Кто-то хлопнул по плечу; оказалось, старшая. Она протянула деревянное ведро, указав жестом: дескать, вычерпывай. Найл послушно взялся за работу, но это оказалось делом непростым. Остальные моряки были на голову выше Найла, а ему приходилось полное ведро поднимать над головой, и вода почти вся выплескивалась обратно. Парень сел и ухватился за скамью.
Раздался треск: совершенно неожиданно Найл очутился в тесных и холодных объятиях мокрого полотнища. Под напором ветра лопнули два крепежных каната и навес разорвало сверху донизу. Теперь полотнище хлопало, как какой-нибудь гигантский парус. Из-под навеса, словно пущенный из пращи камень, вылетел паук и, стукнувшись об одного из гребцов, сшиб его со скамьи. Доля секунды — и тварь, пролетая мимо, уцепилась за Найла. Тот попытался высвободиться, и в этот момент ладья накренилась. И одновременно хлесткий удар в плечо полотнищем. Со странным чувством замедленности происходящего Найл ощутил, как его самого перебрасывает через борт.
Все произошло так быстро, что юноша не успел даже испугаться. Вздев на гребень, волна с размаху швырнула его вниз на двухметровую глубину, затем таким же образом подхватила — ослепленного, хватавшего ртом воздух — и вынесла наверх. Когда зрение наконец возвратилось, он увидел, что ладья постепенно выправляется. Упруго дергалась обмотанная вокруг талии веревка, да так, что едва не поднимала Найла над водой. Улучив момент, когда волна наддаст сзади, Найл ухватился за веревку обеими руками и начал постепенно подтягиваться к ладье. В этот миг он почувствовал, что сзади, силясь утянуть вниз, скребет спину что-то постороннее. Мозг на мгновение ослепила вспышка ужаса — к шее тянулась волосатая лапища. Совершенно инстинктивно Найл лягнул ногами в яростной попытке отделаться от гадины. Море довершило остальное: хватка паука ослабла, и его отнесло от Найла.

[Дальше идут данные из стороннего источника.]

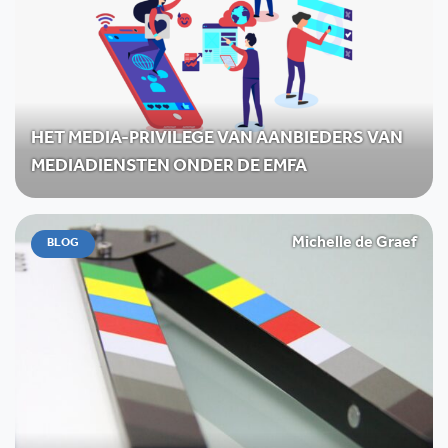
HET MEDIA-PRIVILEGE VAN AANBIEDERS VAN
MEDIADIENSTEN ONDER DE EMFA
Michelle de Graef
BLOG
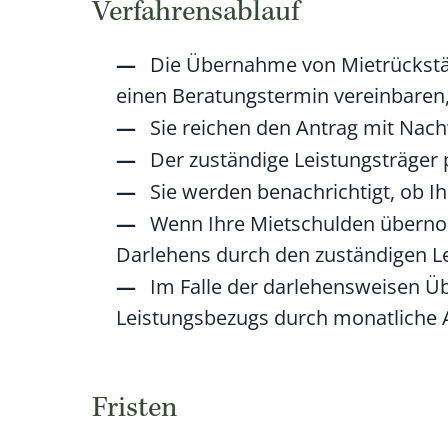
Verfahrensablauf
Die Übernahme von Mietrückstän
einen Beratungstermin vereinbaren,
Sie reichen den Antrag mit Nachw
Der zuständige Leistungsträger p
Sie werden benachrichtigt, ob 
Wenn Ihre Mietschulden übernom
Darlehens durch den zuständigen Le
Im Falle der darlehensweisen Ü
Leistungsbezugs durch monatliche 
Fristen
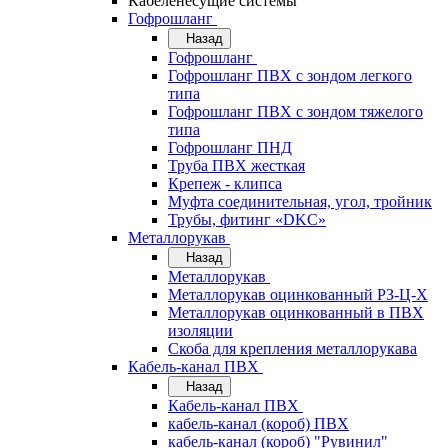
Кабеленесущие системы
Гофрошланг
Назад
Гофрошланг
Гофрошланг ПВХ с зондом легкого
типа
Гофрошланг ПВХ с зондом тяжелого
типа
Гофрошланг ПНД
Труба ПВХ жесткая
Крепеж - клипса
Муфта соединительная, угол, тройник
Трубы, фитинг «DKC»
Металлорукав
Назад
Металлорукав
Металлорукав оцинкованный РЗ-Ц-Х
Металлорукав оцинкованный в ПВХ
изоляции
Скоба для крепления металлорукава
Кабель-канал ПВХ
Назад
Кабель-канал ПВХ
кабель-канал (короб) ПВХ
кабель-канал (короб) "Рувинил"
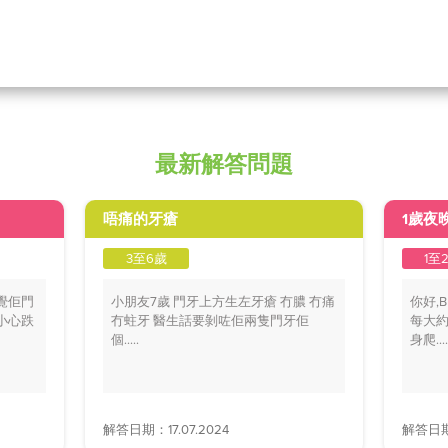
最新解答問題
唔痛的牙瘡
1歲夜
3至6歲
1至
覺佢門
小朋友7歲 門牙上方生左牙瘡 冇膿 冇痛
你好,
小心跌
冇蛀牙 醫生話要剝咗佢兩隻門牙佢
每大約
個.....
身爬....
解答日期：17.07.2024
解答日期：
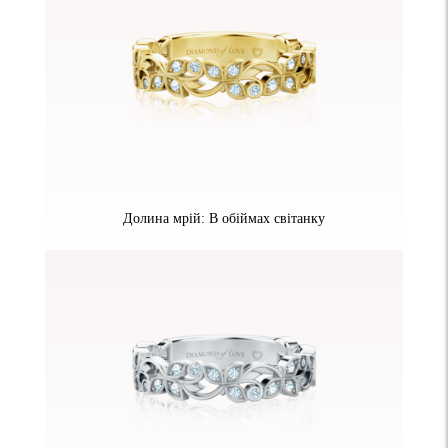
Долина мрій: В обіймах світанку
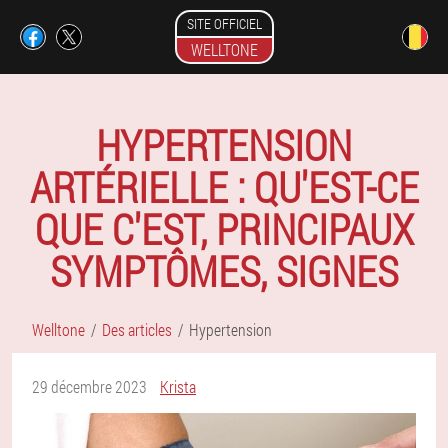
SITE OFFICIEL
WELLTONE
HYPERTENSION
ARTÉRIELLE : QU'EST-CE
QUE C'EST, PRINCIPAUX
SYMPTÔMES, SIGNES
Welltone
Des articles
Hypertension
29 décembre 2023
Krista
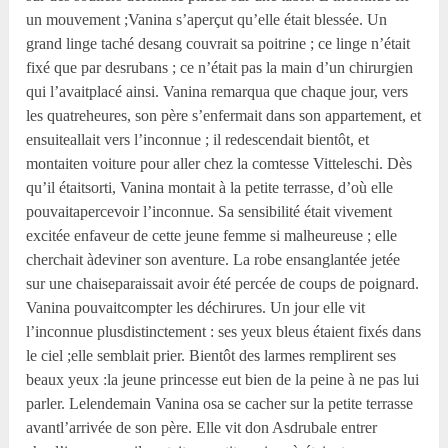
un mouvement ;Vanina s’aperçut qu’elle était blessée. Un
grand linge taché desang couvrait sa poitrine ; ce linge n’était
fixé que par desrubans ; ce n’était pas la main d’un chirurgien
qui l’avaitplacé ainsi. Vanina remarqua que chaque jour, vers
les quatreheures, son père s’enfermait dans son appartement, et
ensuiteallait vers l’inconnue ; il redescendait bientôt, et
montaiten voiture pour aller chez la comtesse Vitteleschi. Dès
qu’il étaitsorti, Vanina montait à la petite terrasse, d’où elle
pouvaitapercevoir l’inconnue. Sa sensibilité était vivement
excitée enfaveur de cette jeune femme si malheureuse ; elle
cherchait àdeviner son aventure. La robe ensanglantée jetée
sur une chaiseparaissait avoir été percée de coups de poignard.
Vanina pouvaitcompter les déchirures. Un jour elle vit
l’inconnue plusdistinctement : ses yeux bleus étaient fixés dans
le ciel ;elle semblait prier. Bientôt des larmes remplirent ses
beaux yeux :la jeune princesse eut bien de la peine à ne pas lui
parler. Lelendemain Vanina osa se cacher sur la petite terrasse
avantl’arrivée de son père. Elle vit don Asdrubale entrer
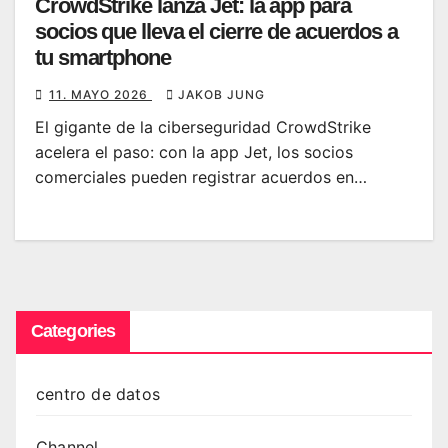
CrowdStrike lanza Jet: la app para
socios que lleva el cierre de acuerdos a
tu smartphone
11. MAYO 2026
JAKOB JUNG
El gigante de la ciberseguridad CrowdStrike
acelera el paso: con la app Jet, los socios
comerciales pueden registrar acuerdos en…
Categories
centro de datos
Channel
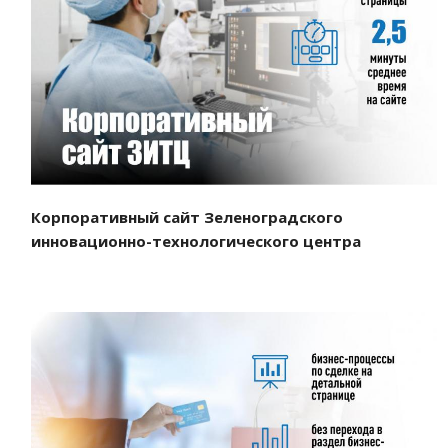
Смотреть проект
Корпоративный сайт Зеленоградского
инновационно-технологического центра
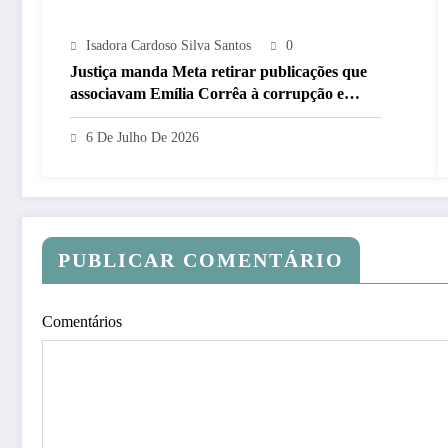
Isadora Cardoso Silva Santos
0
Justiça manda Meta retirar publicações que
associavam Emília Corrêa à corrupção e
identificar responsáveis
6 De Julho De 2026
PUBLICAR COMENTÁRIO
Comentários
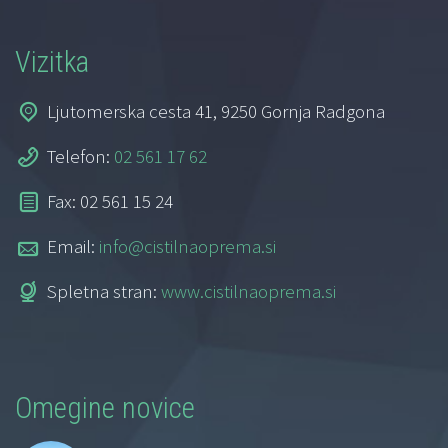
Vizitka
Ljutomerska cesta 41, 9250 Gornja Radgona
Telefon:
02 561 17 62
Fax: 02 561 15 24
Email:
info@cistilnaoprema.si
Spletna stran:
www.cistilnaoprema.si
Omegine novice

В эти отчаянные секунды взгляд парня случайно скользнул по непроницаемо черным глазам паука, и юноша почувствовал все отчаяние и обреченность горемыки так ясно, будто тот взывал вслух. Совершенно внезапно страх за себя у Найла исчез. Тварь молила о помощи, ясно сознавая, что от человека зависит, жить ей или сгинуть. Найл в безотчетном порыве метнулся к ней, отцепившись от веревки. Опять на миг одолел страх, когда вокруг пояса и плеч обвились мохнатые лапищи. Тут он вспомнил о веревке. Перехватившись обеими руками, попытался подтянуться к ладье. Нагрянувшая волна захлестнула с головой, но и тогда он не отцепился от спасательного конца. И вот его поднесло и стукнуло о деревянный борт, сверху уже тянулись руки. Паук так и не отцепился даже тогда, когда их вытягивали из воды. Руки гребцов подхватили Найла под мышки и потащили через борт. Резкий крен опрокинул тащивших на спину, Найл повалился сверху. Паук все еще обвивался лапами. Одна из них, ударившись о скамью, хряснула и прогнулась в суставе.